__What the exercise asks__
Please repeat the entries word for word and keep the images out.

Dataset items

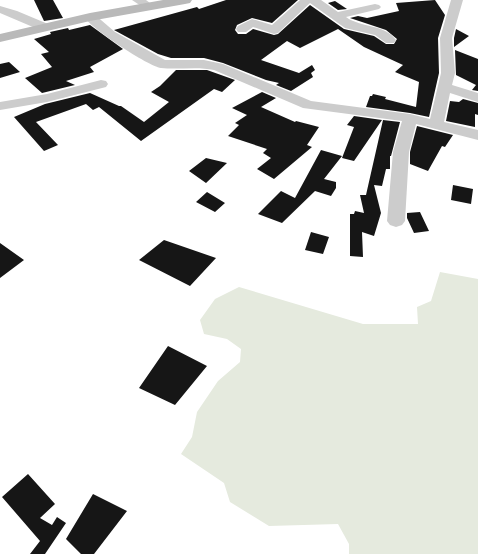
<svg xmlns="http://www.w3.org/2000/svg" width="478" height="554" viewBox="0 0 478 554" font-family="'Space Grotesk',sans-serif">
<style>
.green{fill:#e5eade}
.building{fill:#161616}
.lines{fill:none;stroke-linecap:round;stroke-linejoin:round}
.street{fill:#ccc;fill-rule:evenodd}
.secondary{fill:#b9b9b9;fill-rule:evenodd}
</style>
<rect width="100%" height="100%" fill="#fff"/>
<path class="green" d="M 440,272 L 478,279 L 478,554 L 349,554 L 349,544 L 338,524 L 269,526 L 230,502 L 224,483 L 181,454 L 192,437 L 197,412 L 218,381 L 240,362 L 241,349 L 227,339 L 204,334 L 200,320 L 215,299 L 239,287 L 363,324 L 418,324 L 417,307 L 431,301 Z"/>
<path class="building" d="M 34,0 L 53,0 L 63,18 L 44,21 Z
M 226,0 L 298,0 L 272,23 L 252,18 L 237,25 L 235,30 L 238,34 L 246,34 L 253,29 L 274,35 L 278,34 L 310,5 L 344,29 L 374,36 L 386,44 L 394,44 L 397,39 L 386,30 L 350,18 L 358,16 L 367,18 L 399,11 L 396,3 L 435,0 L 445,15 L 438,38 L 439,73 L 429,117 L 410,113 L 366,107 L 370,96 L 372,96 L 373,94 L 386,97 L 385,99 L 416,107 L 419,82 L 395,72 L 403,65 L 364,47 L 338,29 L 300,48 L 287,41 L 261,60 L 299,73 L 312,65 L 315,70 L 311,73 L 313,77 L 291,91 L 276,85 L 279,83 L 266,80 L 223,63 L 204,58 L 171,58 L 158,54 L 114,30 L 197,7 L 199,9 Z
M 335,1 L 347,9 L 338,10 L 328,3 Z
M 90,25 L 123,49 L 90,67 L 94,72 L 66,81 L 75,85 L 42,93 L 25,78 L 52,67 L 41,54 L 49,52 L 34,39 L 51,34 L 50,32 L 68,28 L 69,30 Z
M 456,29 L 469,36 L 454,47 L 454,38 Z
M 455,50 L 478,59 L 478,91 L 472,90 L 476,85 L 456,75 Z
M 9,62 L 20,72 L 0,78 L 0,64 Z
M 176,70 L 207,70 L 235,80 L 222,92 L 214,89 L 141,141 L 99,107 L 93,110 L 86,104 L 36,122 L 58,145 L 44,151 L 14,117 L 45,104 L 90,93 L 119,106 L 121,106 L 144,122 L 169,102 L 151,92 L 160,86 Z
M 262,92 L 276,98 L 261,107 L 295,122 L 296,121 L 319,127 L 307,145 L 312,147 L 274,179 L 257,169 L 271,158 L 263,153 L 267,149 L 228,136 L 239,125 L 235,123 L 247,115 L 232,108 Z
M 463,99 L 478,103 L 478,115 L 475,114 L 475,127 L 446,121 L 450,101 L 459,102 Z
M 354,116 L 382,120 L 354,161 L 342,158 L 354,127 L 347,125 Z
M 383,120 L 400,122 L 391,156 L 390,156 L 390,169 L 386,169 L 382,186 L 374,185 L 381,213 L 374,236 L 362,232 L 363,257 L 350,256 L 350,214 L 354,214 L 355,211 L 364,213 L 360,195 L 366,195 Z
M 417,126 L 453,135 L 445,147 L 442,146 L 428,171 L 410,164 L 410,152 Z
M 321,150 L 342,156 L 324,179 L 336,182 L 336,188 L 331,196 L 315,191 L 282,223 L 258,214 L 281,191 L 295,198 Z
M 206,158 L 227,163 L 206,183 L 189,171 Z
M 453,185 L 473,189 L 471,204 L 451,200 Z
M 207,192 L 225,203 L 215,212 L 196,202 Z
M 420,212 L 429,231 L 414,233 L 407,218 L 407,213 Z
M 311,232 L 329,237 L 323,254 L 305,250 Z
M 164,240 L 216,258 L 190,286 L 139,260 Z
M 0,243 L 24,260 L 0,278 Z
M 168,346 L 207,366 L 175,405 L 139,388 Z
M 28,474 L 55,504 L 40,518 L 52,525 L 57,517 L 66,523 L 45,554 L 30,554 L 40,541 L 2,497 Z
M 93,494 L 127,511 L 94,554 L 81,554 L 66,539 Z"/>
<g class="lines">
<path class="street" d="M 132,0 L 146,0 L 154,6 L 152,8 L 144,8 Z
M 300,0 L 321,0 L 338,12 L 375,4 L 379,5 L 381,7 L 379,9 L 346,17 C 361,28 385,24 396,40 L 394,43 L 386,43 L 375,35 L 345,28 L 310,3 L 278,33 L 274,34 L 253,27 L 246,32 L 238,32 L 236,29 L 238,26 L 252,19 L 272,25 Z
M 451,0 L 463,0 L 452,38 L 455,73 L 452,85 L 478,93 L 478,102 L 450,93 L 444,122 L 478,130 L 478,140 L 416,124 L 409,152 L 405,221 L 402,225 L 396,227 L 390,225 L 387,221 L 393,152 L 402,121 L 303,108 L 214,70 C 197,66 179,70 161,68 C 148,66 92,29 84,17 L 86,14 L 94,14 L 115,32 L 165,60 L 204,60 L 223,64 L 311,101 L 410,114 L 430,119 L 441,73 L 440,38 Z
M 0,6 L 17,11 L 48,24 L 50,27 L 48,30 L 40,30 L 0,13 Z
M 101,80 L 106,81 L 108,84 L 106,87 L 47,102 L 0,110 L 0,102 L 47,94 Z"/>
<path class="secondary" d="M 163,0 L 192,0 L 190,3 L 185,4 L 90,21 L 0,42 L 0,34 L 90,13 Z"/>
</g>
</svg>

__Output of the exercise__
<svg xmlns="http://www.w3.org/2000/svg" width="478" height="554" viewBox="0 0 478 554" font-family="'Space Grotesk',sans-serif">
<style>
.green{fill:#e5eade}
.building{fill:#161616}
.lines{fill:none;stroke-linecap:round;stroke-linejoin:round}
.street{fill:#ccc;fill-rule:evenodd}
.secondary{fill:#b9b9b9;fill-rule:evenodd}
</style>
<rect width="100%" height="100%" fill="#fff"/>
<path class="green" d="M 440,272 L 478,279 L 478,554 L 349,554 L 349,544 L 338,524 L 269,526 L 230,502 L 224,483 L 181,454 L 192,437 L 197,412 L 218,381 L 240,362 L 241,349 L 227,339 L 204,334 L 200,320 L 215,299 L 239,287 L 363,324 L 418,324 L 417,307 L 431,301 Z"/>
<path class="building" d="M 34,0 L 53,0 L 63,18 L 44,21 Z
M 226,0 L 298,0 L 272,23 L 252,18 L 237,25 L 235,30 L 238,34 L 246,34 L 253,29 L 274,35 L 278,34 L 310,5 L 344,29 L 374,36 L 386,44 L 394,44 L 397,39 L 386,30 L 350,18 L 358,16 L 367,18 L 399,11 L 396,3 L 435,0 L 445,15 L 438,38 L 439,73 L 429,117 L 410,113 L 366,107 L 370,96 L 372,96 L 373,94 L 386,97 L 385,99 L 416,107 L 419,82 L 395,72 L 403,65 L 364,47 L 338,29 L 300,48 L 287,41 L 261,60 L 299,73 L 312,65 L 315,70 L 311,73 L 313,77 L 291,91 L 276,85 L 279,83 L 266,80 L 223,63 L 204,58 L 171,58 L 158,54 L 114,30 L 197,7 L 199,9 Z
M 335,1 L 347,9 L 338,10 L 328,3 Z
M 90,25 L 123,49 L 90,67 L 94,72 L 66,81 L 75,85 L 42,93 L 25,78 L 52,67 L 41,54 L 49,52 L 34,39 L 51,34 L 50,32 L 68,28 L 69,30 Z
M 456,29 L 469,36 L 454,47 L 454,38 Z
M 455,50 L 478,59 L 478,91 L 472,90 L 476,85 L 456,75 Z
M 9,62 L 20,72 L 0,78 L 0,64 Z
M 176,70 L 207,70 L 235,80 L 222,92 L 214,89 L 141,141 L 99,107 L 93,110 L 86,104 L 36,122 L 58,145 L 44,151 L 14,117 L 45,104 L 90,93 L 119,106 L 121,106 L 144,122 L 169,102 L 151,92 L 160,86 Z
M 262,92 L 276,98 L 261,107 L 295,122 L 296,121 L 319,127 L 307,145 L 312,147 L 274,179 L 257,169 L 271,158 L 263,153 L 267,149 L 228,136 L 239,125 L 235,123 L 247,115 L 232,108 Z
M 463,99 L 478,103 L 478,115 L 475,114 L 475,127 L 446,121 L 450,101 L 459,102 Z
M 354,116 L 382,120 L 354,161 L 342,158 L 354,127 L 347,125 Z
M 383,120 L 400,122 L 391,156 L 390,156 L 390,169 L 386,169 L 382,186 L 374,185 L 381,213 L 374,236 L 362,232 L 363,257 L 350,256 L 350,214 L 354,214 L 355,211 L 364,213 L 360,195 L 366,195 Z
M 417,126 L 453,135 L 445,147 L 442,146 L 428,171 L 410,164 L 410,152 Z
M 321,150 L 342,156 L 324,179 L 336,182 L 336,188 L 331,196 L 315,191 L 282,223 L 258,214 L 281,191 L 295,198 Z
M 206,158 L 227,163 L 206,183 L 189,171 Z
M 453,185 L 473,189 L 471,204 L 451,200 Z
M 207,192 L 225,203 L 215,212 L 196,202 Z
M 420,212 L 429,231 L 414,233 L 407,218 L 407,213 Z
M 311,232 L 329,237 L 323,254 L 305,250 Z
M 164,240 L 216,258 L 190,286 L 139,260 Z
M 0,243 L 24,260 L 0,278 Z
M 168,346 L 207,366 L 175,405 L 139,388 Z
M 28,474 L 55,504 L 40,518 L 52,525 L 57,517 L 66,523 L 45,554 L 30,554 L 40,541 L 2,497 Z
M 93,494 L 127,511 L 94,554 L 81,554 L 66,539 Z"/>
<g class="lines">
<path class="street" d="M 132,0 L 146,0 L 154,6 L 152,8 L 144,8 Z
M 300,0 L 321,0 L 338,12 L 375,4 L 379,5 L 381,7 L 379,9 L 346,17 C 361,28 385,24 396,40 L 394,43 L 386,43 L 375,35 L 345,28 L 310,3 L 278,33 L 274,34 L 253,27 L 246,32 L 238,32 L 236,29 L 238,26 L 252,19 L 272,25 Z
M 451,0 L 463,0 L 452,38 L 455,73 L 452,85 L 478,93 L 478,102 L 450,93 L 444,122 L 478,130 L 478,140 L 416,124 L 409,152 L 405,221 L 402,225 L 396,227 L 390,225 L 387,221 L 393,152 L 402,121 L 303,108 L 214,70 C 197,66 179,70 161,68 C 148,66 92,29 84,17 L 86,14 L 94,14 L 115,32 L 165,60 L 204,60 L 223,64 L 311,101 L 410,114 L 430,119 L 441,73 L 440,38 Z
M 0,6 L 17,11 L 48,24 L 50,27 L 48,30 L 40,30 L 0,13 Z
M 101,80 L 106,81 L 108,84 L 106,87 L 47,102 L 0,110 L 0,102 L 47,94 Z"/>
<path class="secondary" d="M 163,0 L 192,0 L 190,3 L 185,4 L 90,21 L 0,42 L 0,34 L 90,13 Z"/>
</g>
</svg>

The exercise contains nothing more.